To assess predictors of mortality in a population of people prescribed methadone.

Design

Retrospective cohort study.

Setting

Geographically defined population in Tayside, Scotland.

Participants

2378 people prescribed and dispensed liquid methadone between January 1993 and February 2004.

Main outcome measures

All cause mortality (primary outcome) and drug dependent cause specific mortality (secondary outcome) by means of Cox proportional hazards models during 12 years of follow-up.

Results

Overall, 181 (8%) people died. Overuse of methadone (adjusted hazard ratio 1.67, 95% confidence interval 1.05 to 2.67), history of psychiatric admission (2.47, 1.67 to 3.66), and increasing comorbidity measured as Charlson index ≥3 (1.20, 1.15 to 1.26) were all associated with an increase in all cause mortality.

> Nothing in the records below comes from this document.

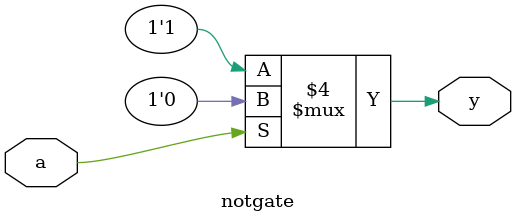
<source format=v>
module notgate(a,y);
input a;
output reg y;
always@(*)
begin
if (a==1)
    y=0;
else
    y=1;
end
endmodule
</source>
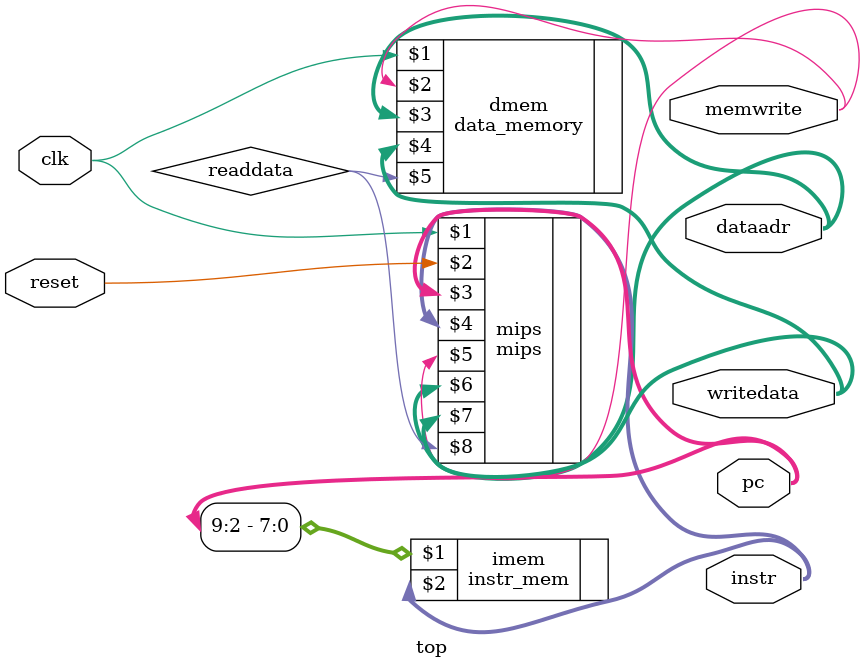
<source format=v>
`timescale 1ns / 1ps

    
//    wire [31:0] pc, instr, dataadr, writedata, readdata;
//    wire memwrite;
//    mips mips(
//        clk, 
//        reset, 
//        pc, 
//        instr, 
//        memwrite, 
//        dataadr, 
//        writedata, 
//        readdata
//    );
//    instr_mem imem(
//        pc[9:2], 
//        instr
//    );
//    data_memory dmem(
//        clk, 
//        memwrite, 
//        dataadr, 
//        writedata, 
//        readdata
//    );
//endmodule



// this module was commented cause it have signals for simulations purpouse only
module top(
    input wire clk, 
    input wire reset,
    output wire [31:0] pc,
    output wire [31:0] instr,
    output wire memwrite,
    output wire [31:0] dataadr,
    output wire [31:0] writedata
    );

    mips mips(
        clk, 
        reset, 
        pc, 
        instr, 
        memwrite, 
        dataadr, 
        writedata, 
        readdata
    );

    instr_mem imem(
        pc[9:2], 
        instr
    );

    data_memory dmem(
        clk, 
        memwrite, 
        dataadr, 
        writedata, 
        readdata
    );
endmodule




//module top(
//    input wire clk,
//    input wire reset,
//    output wire [31:0] reg2, reg3, reg4, reg5, reg7,
//    output wire [31:0] mem_out_80,
//    output wire [31:0] mem_out_84
//);

//    wire [31:0] pc, instr, dataadr, writedata, readdata;
//    wire memwrite;
//    wire [31:0] mem_80, mem_84;

//    mips mips(
//        clk,
//        reset,
//        pc,
//        instr,
//        memwrite,
//        dataadr,
//        writedata,
//        readdata,
//        reg2, reg3, reg4, reg5, reg7
//    );

//    instr_mem imem(
//        pc[9:2],
//        instr
//    );

//    data_memory dmem(
//        clk,
//        memwrite,
//        dataadr,
//        writedata,
//        readdata,
//        mem_80,
//        mem_84
//    );

//    assign mem_out_80 = mem_80;
//    assign mem_out_84 = mem_84;

//endmodule


</source>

Longer duration of use (adjusted hazard ratio 0.95, 0.94 to 0.96), history of having urine tested (0.33, 0.22 to 0.49), and increasing time since last filled prescription were protective in relation to all cause mortality. Drug dependence was identified as the principal cause of death in 60 (33%) people. History of psychiatric admission was significantly associated with drug dependent death (adjusted hazard ratio 2.41, 1.25 to 4.64), as was history of prescription of benzodiazepines (4.35, 1.32 to 14.30).

Conclusions

Important elements of care in provision of methadone maintenance treatment are likely to influence, or be a marker for, a person's risk of death.